Anmelden können sich die Jugendlichen zwischen 18 und 20 Uhr beim Stand des Präventionsrates auf Höhe der Kreissparkasse gegenüber vom Rathaus in der Obernstraße. Die Teilnehmer bekommen einen Button mit der Aufschrift „Sei schlau – nicht blau!“ und erklären sich damit bereit, für zwei Stunden auf dem Stadtfest auf Alkohol zu verzichten. Nach Ablauf der Zeit wird am Stand des Präventionsrates dann mithilfe des Alkomaten der Polizei getestet, ob auf Alkohol verzichtet wurde. Bei 0,0 Promille gibt es als Prämie einen Fahrchip.

Parallel zum Stadtfest ein Flohmarkt

Auch wenn das Organisatoren-Team im vergangenen Jahr schon vieles richtig gemacht hat, will man bei der zweiten Auflage noch an einigen Stellschrauben drehen. "Wir haben aus dem letzten Jahr ja auch gelernt und werden versuchen, das Ganze noch ein bisschen runder zu machen", kündigt Borcherdt an. So wolle man beispielsweise durch ein neues Pfand-System und das Verbot von Einweg-Bechern den Müll erheblich reduzieren.

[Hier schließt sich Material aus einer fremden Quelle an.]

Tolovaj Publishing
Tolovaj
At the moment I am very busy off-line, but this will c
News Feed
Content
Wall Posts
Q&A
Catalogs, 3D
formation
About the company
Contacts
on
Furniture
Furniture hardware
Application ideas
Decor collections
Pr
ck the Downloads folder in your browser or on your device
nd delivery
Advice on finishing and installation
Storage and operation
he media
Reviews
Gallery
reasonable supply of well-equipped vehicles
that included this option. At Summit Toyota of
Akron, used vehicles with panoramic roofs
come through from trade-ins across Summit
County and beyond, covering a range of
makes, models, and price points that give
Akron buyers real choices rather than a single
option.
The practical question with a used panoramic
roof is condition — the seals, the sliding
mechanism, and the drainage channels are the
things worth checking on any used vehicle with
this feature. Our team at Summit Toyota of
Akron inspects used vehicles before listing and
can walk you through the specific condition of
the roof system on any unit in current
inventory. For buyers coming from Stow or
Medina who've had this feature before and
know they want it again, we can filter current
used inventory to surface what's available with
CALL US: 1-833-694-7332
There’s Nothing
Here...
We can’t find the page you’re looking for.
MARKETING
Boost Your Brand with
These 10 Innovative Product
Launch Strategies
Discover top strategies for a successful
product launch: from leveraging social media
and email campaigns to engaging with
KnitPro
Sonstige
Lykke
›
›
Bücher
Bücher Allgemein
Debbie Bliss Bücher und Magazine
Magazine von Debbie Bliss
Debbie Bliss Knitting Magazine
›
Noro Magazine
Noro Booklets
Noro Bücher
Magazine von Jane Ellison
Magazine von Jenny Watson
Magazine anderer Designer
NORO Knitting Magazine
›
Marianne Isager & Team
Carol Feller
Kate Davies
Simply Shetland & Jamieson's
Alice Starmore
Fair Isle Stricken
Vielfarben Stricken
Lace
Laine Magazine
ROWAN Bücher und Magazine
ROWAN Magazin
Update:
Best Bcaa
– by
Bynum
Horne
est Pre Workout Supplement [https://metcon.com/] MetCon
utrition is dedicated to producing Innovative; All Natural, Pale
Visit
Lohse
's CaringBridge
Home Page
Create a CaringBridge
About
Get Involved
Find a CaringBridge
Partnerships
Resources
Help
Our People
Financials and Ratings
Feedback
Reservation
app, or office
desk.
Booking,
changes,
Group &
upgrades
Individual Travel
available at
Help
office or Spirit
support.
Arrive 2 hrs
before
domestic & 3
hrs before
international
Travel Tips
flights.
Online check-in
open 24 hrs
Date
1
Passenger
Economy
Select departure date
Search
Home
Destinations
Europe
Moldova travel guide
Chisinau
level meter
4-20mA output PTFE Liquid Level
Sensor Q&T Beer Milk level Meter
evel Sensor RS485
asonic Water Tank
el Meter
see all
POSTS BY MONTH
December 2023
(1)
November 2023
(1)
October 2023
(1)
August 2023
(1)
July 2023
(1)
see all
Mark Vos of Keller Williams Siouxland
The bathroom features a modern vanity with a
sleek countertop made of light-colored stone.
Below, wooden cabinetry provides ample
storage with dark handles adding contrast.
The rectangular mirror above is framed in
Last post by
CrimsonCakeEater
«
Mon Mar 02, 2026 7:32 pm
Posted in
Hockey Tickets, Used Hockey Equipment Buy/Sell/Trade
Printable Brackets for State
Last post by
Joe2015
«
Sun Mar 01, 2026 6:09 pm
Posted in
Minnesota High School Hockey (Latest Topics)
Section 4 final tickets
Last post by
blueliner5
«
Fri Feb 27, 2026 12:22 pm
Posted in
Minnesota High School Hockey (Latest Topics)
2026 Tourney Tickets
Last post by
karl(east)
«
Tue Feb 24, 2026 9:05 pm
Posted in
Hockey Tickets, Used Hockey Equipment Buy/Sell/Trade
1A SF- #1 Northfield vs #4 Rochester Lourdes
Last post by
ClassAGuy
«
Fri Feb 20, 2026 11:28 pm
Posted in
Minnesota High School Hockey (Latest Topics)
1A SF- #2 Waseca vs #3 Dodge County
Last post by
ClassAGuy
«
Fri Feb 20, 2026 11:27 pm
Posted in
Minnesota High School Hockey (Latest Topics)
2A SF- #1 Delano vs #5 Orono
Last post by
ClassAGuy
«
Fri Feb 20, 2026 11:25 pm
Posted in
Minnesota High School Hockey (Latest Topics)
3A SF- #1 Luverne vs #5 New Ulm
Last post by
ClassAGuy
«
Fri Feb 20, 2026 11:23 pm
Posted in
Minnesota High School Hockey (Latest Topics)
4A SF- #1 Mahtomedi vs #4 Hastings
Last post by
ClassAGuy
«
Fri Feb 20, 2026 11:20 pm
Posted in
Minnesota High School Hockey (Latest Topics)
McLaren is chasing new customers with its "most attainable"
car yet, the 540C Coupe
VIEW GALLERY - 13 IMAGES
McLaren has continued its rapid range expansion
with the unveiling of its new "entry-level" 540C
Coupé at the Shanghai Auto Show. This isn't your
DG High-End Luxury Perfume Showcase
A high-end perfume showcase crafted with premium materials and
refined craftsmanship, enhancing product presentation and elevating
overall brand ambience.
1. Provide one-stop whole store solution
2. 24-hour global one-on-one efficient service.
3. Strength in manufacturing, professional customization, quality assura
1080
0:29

Am Donnerstag sollen nun die Aufbauarbeiten für das Stadtfest beginnen. Bereits am Mittwochnachmittag starten die Betreiber der großen Fahrgeschäfte nach dem Abbau des Wochenmarktes mit ihren Vorbereitungen. "Als Organisatoren-Team stecken wir jetzt in den letzten Zügen", sagt Borcherdt. Die Aufregung wird damit aber vermutlich nicht weniger werden.

Parallel zum Achimer Stadtfest soll es am Wochenende, 16. und 17. Juni, auch wieder einen Flohmarkt auf der Herbergstraße und auf dem Alten Markt geben. Wie Juana Wetzel vom Kleinen Flohmarktladen mitgeteilt hat, können Privatanbieter am Sonnabend von 9 bis mindestens 15 Uhr sowie am Sonntag von 11 bis 17 Uhr ihren Trödel anbieten. Pro Standmeter sind drei Euro zu zahlen, Anmeldungen nimmt Wetzel noch direkt in ihrem Geschäft, Herbergstraße 6, entgegen oder unter der Telefonnummer 01 74 / 7 74 53 96.